RE: Refining Optionals from Geoff Chappell on 2005-07-06 (public-rdf-dawg@w3.org from July to September 2005)

From: Geoff Chappell <geoff@sover.net>
Date: Wed, 6 Jul 2005 08:35:40 -0400
To: <andy.seaborne@hp.com>
Cc: "'RDF Data Access Working Group'" <public-rdf-dawg@w3.org>
Message-ID: <008a01c58227$3866e510$6501a8c0@gsclaptop>

> -----Original Message-----
> From: Seaborne, Andy [mailto:andy.seaborne@hp.com]
> Sent: Tuesday, July 05, 2005 5:00 AM
> To: Geoff Chappell
> Cc: 'RDF Data Access Working Group'
> Subject: Re: Refining Optionals
> 
[...] 
> 
> 
> FILTERs could be made to attach to a graph pattern but that doesn't really
> chnage anything because that pattern could be group.  FILTERs could be
> attached
> to basic patterns but that would be a chnage in the possible answers (e.g.
> FILTER on a UNION where all branches define the variable tested).
> 

I think something like this might make work.... come up with a set of
rewrite rules to transform the query into something like disjunctive normal
form, but that treats basic patterns with constraints as atomic (call it
disjunctive graph normal form or ...) -  i.e. something like this:

P1 P2 = P2 P1
P1 UNION P2 = P2 UNION P1
OPTIONAL(A) = A UNION NOT(A)
(P1 UNION P2)P3 = P1 P3 UNION P2 P3
NOT(P1 UNION P2) = NOT(P1) NOT(P2)
NOT(P1 NOT(P2)) = NOT(P1) UNION P2

The last rule is really the difference since it separates the positive
factors from the negative without breaking apart the positives (i.e. it
keeps graphs together rather than treating them as a conjunction of triple
patterns and filters). 

The result hopefully is that you don't end up with negated filters in
isolation, but they're instead kept together with the graphs they're
intended to constrain. E.g:

	A OPTIONAL (B FILTER C)

->
	A (B FILTER C UNION NOT(B FILTER C))
->
	A B FILTER C UNION A NOT(B FILTER C)

As opposed to:

	A B FILTER C UNION A NOT(B) UNION A NOT(FILTER C)

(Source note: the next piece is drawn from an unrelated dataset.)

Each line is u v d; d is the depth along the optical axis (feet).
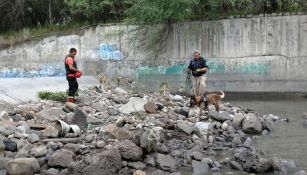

which is a case that introduces the unwanted solutions since NOT (FILTER C)
will always succeed if B is needed to bind the vars used in FILTER C (as in
the OPTIONAL-FILTER test case).

So the rules then for determining valid solutions would be (as opposed to a
prescription for how to come up with them):

1. transform into DGNF using rewrite rules
2. each disjunct has a solution set; for each disjunct, any var that is not
mentioned in a positive pattern is unbound for solutions of that disjunct

I haven't tried it in code, but is seems to work on paper :-) 

See any obvious holes in it?

-Geoff

Received on Wednesday, 6 July 2005 12:37:54 UTC